Term Rewriting System R:

   [x, y, z]
   f(f(f(a, x), y), z) -> f(f(x, z), f(y, z))
   f(f(b, x), y) -> x
   f(c, y) -> y

Termination of R to be shown.


This program has no overlaps, so it is sufficient to show innermost termination. 


R contains the following Dependency Pairs: 


   F(f(f(a, x), y), z) -> F(f(x, z), f(y, z))
   F(f(f(a, x), y), z) -> F(x, z)
   F(f(f(a, x), y), z) -> F(y, z)

Furthermore, R contains one SCC.


SCC1:

F(f(f(a, x), y), z) -> F(y, z)
F(f(f(a, x), y), z) -> F(x, z)
F(f(f(a, x), y), z) -> F(f(x, z), f(y, z))

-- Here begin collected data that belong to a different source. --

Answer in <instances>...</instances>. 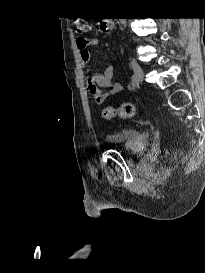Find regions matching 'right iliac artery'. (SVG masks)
<instances>
[{
	"label": "right iliac artery",
	"mask_w": 205,
	"mask_h": 273,
	"mask_svg": "<svg viewBox=\"0 0 205 273\" xmlns=\"http://www.w3.org/2000/svg\"><path fill=\"white\" fill-rule=\"evenodd\" d=\"M131 84H132V86H135V85L138 84L137 81H136L135 76H132V78H131Z\"/></svg>",
	"instance_id": "82829eb1"
}]
</instances>
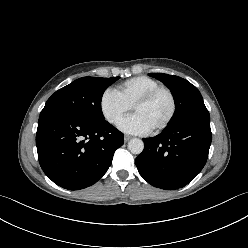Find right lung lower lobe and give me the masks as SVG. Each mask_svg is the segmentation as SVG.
<instances>
[{
    "label": "right lung lower lobe",
    "mask_w": 248,
    "mask_h": 248,
    "mask_svg": "<svg viewBox=\"0 0 248 248\" xmlns=\"http://www.w3.org/2000/svg\"><path fill=\"white\" fill-rule=\"evenodd\" d=\"M123 133L105 120L67 112L40 115L36 146L40 166L57 185L78 190L93 185L108 170Z\"/></svg>",
    "instance_id": "98d812e1"
}]
</instances>
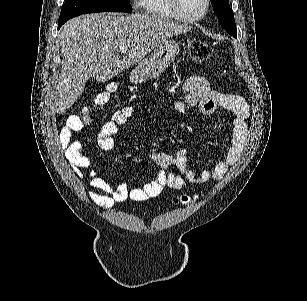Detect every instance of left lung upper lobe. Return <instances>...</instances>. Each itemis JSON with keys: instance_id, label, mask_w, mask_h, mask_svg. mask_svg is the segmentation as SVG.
Returning a JSON list of instances; mask_svg holds the SVG:
<instances>
[{"instance_id": "5c2ea615", "label": "left lung upper lobe", "mask_w": 307, "mask_h": 301, "mask_svg": "<svg viewBox=\"0 0 307 301\" xmlns=\"http://www.w3.org/2000/svg\"><path fill=\"white\" fill-rule=\"evenodd\" d=\"M213 10L217 14L220 25L233 37L237 38L234 15L229 6V0H211Z\"/></svg>"}]
</instances>
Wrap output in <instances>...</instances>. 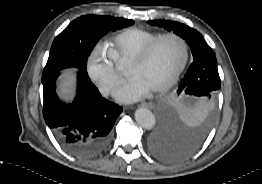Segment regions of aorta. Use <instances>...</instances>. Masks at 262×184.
Masks as SVG:
<instances>
[{
    "mask_svg": "<svg viewBox=\"0 0 262 184\" xmlns=\"http://www.w3.org/2000/svg\"><path fill=\"white\" fill-rule=\"evenodd\" d=\"M136 122L144 129L151 130L155 126V116L147 108H139L135 111Z\"/></svg>",
    "mask_w": 262,
    "mask_h": 184,
    "instance_id": "762f6f07",
    "label": "aorta"
}]
</instances>
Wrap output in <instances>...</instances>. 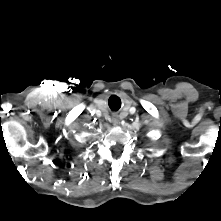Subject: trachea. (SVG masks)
<instances>
[{
	"instance_id": "1",
	"label": "trachea",
	"mask_w": 221,
	"mask_h": 221,
	"mask_svg": "<svg viewBox=\"0 0 221 221\" xmlns=\"http://www.w3.org/2000/svg\"><path fill=\"white\" fill-rule=\"evenodd\" d=\"M116 99H119L118 97L116 96H112L109 100V103H114L116 101ZM120 100V99H119Z\"/></svg>"
}]
</instances>
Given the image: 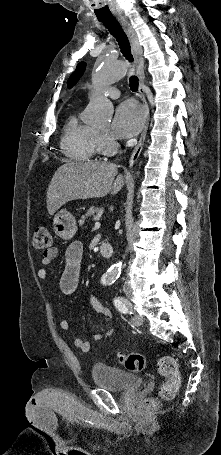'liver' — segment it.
<instances>
[{
  "label": "liver",
  "mask_w": 221,
  "mask_h": 455,
  "mask_svg": "<svg viewBox=\"0 0 221 455\" xmlns=\"http://www.w3.org/2000/svg\"><path fill=\"white\" fill-rule=\"evenodd\" d=\"M117 173L118 167L113 163L66 162L57 169L48 186V213L53 215L72 200L117 194L125 183L123 175Z\"/></svg>",
  "instance_id": "6515ba94"
}]
</instances>
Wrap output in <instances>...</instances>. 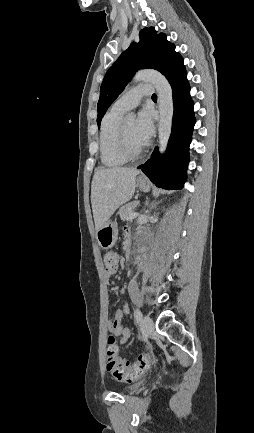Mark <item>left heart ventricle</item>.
<instances>
[{
	"label": "left heart ventricle",
	"instance_id": "1",
	"mask_svg": "<svg viewBox=\"0 0 254 433\" xmlns=\"http://www.w3.org/2000/svg\"><path fill=\"white\" fill-rule=\"evenodd\" d=\"M123 128L125 131V135L130 147L134 150L141 149L145 144H143L135 134V122L134 121H126L123 123Z\"/></svg>",
	"mask_w": 254,
	"mask_h": 433
}]
</instances>
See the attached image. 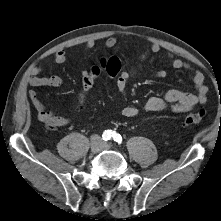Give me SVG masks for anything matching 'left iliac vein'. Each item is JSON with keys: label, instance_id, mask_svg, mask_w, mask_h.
<instances>
[{"label": "left iliac vein", "instance_id": "obj_1", "mask_svg": "<svg viewBox=\"0 0 221 221\" xmlns=\"http://www.w3.org/2000/svg\"><path fill=\"white\" fill-rule=\"evenodd\" d=\"M104 148L110 149V148H111V145H110V144H104Z\"/></svg>", "mask_w": 221, "mask_h": 221}]
</instances>
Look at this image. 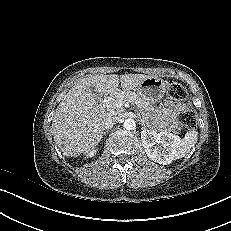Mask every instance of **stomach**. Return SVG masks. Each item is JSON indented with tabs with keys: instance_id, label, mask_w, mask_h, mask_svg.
<instances>
[{
	"instance_id": "stomach-1",
	"label": "stomach",
	"mask_w": 231,
	"mask_h": 231,
	"mask_svg": "<svg viewBox=\"0 0 231 231\" xmlns=\"http://www.w3.org/2000/svg\"><path fill=\"white\" fill-rule=\"evenodd\" d=\"M166 88V80L157 76H150L143 80L134 91L140 98L148 102H158L164 97Z\"/></svg>"
}]
</instances>
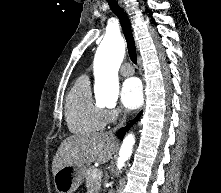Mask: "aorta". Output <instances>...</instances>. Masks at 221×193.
I'll list each match as a JSON object with an SVG mask.
<instances>
[{
  "label": "aorta",
  "mask_w": 221,
  "mask_h": 193,
  "mask_svg": "<svg viewBox=\"0 0 221 193\" xmlns=\"http://www.w3.org/2000/svg\"><path fill=\"white\" fill-rule=\"evenodd\" d=\"M124 53L125 45L120 36L105 37L97 49L95 95L106 104L114 103L118 98L119 84L116 71L124 58ZM134 142L133 134H128L123 140L118 158L119 169L130 158Z\"/></svg>",
  "instance_id": "aorta-1"
}]
</instances>
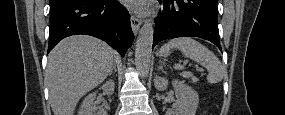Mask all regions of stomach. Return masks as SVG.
<instances>
[{
	"label": "stomach",
	"mask_w": 285,
	"mask_h": 115,
	"mask_svg": "<svg viewBox=\"0 0 285 115\" xmlns=\"http://www.w3.org/2000/svg\"><path fill=\"white\" fill-rule=\"evenodd\" d=\"M168 54H169V51H163L162 49L158 53L159 56H168Z\"/></svg>",
	"instance_id": "1"
}]
</instances>
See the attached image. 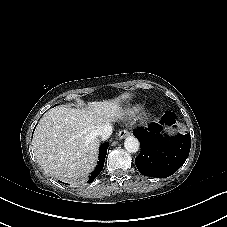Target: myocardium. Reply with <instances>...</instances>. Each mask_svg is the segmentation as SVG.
Listing matches in <instances>:
<instances>
[{
  "mask_svg": "<svg viewBox=\"0 0 227 227\" xmlns=\"http://www.w3.org/2000/svg\"><path fill=\"white\" fill-rule=\"evenodd\" d=\"M151 116H152V110L144 109L141 112H139V114L135 118V121L138 124L143 125L148 122V120L151 118Z\"/></svg>",
  "mask_w": 227,
  "mask_h": 227,
  "instance_id": "myocardium-1",
  "label": "myocardium"
}]
</instances>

Found an infinite P-chain over R:
P = F(f(f(a, x), y), z) -> F(y, z)
F(f(f(a, x), y), z) -> F(x, z)
F(f(f(a, x), y), z) -> F(f(x, z), f(y, z))
R = [f(f(f(a, x), y), z) -> f(f(x, z), f(y, z)), f(f(b, x), y) -> x, f(c, y) -> y]
s = F(f(f(a, x'), f(f(a, f(a, x')), c)), f(f(a, f(a, x')), c)) evaluates to t = F(f(f(a, x'), f(f(a, f(a, x')), c)), f(f(a, f(a, x')), c))
Thus, s starts an infinite reduction.


Non-Termination of R could be shown.

Duration: 0.686 seconds.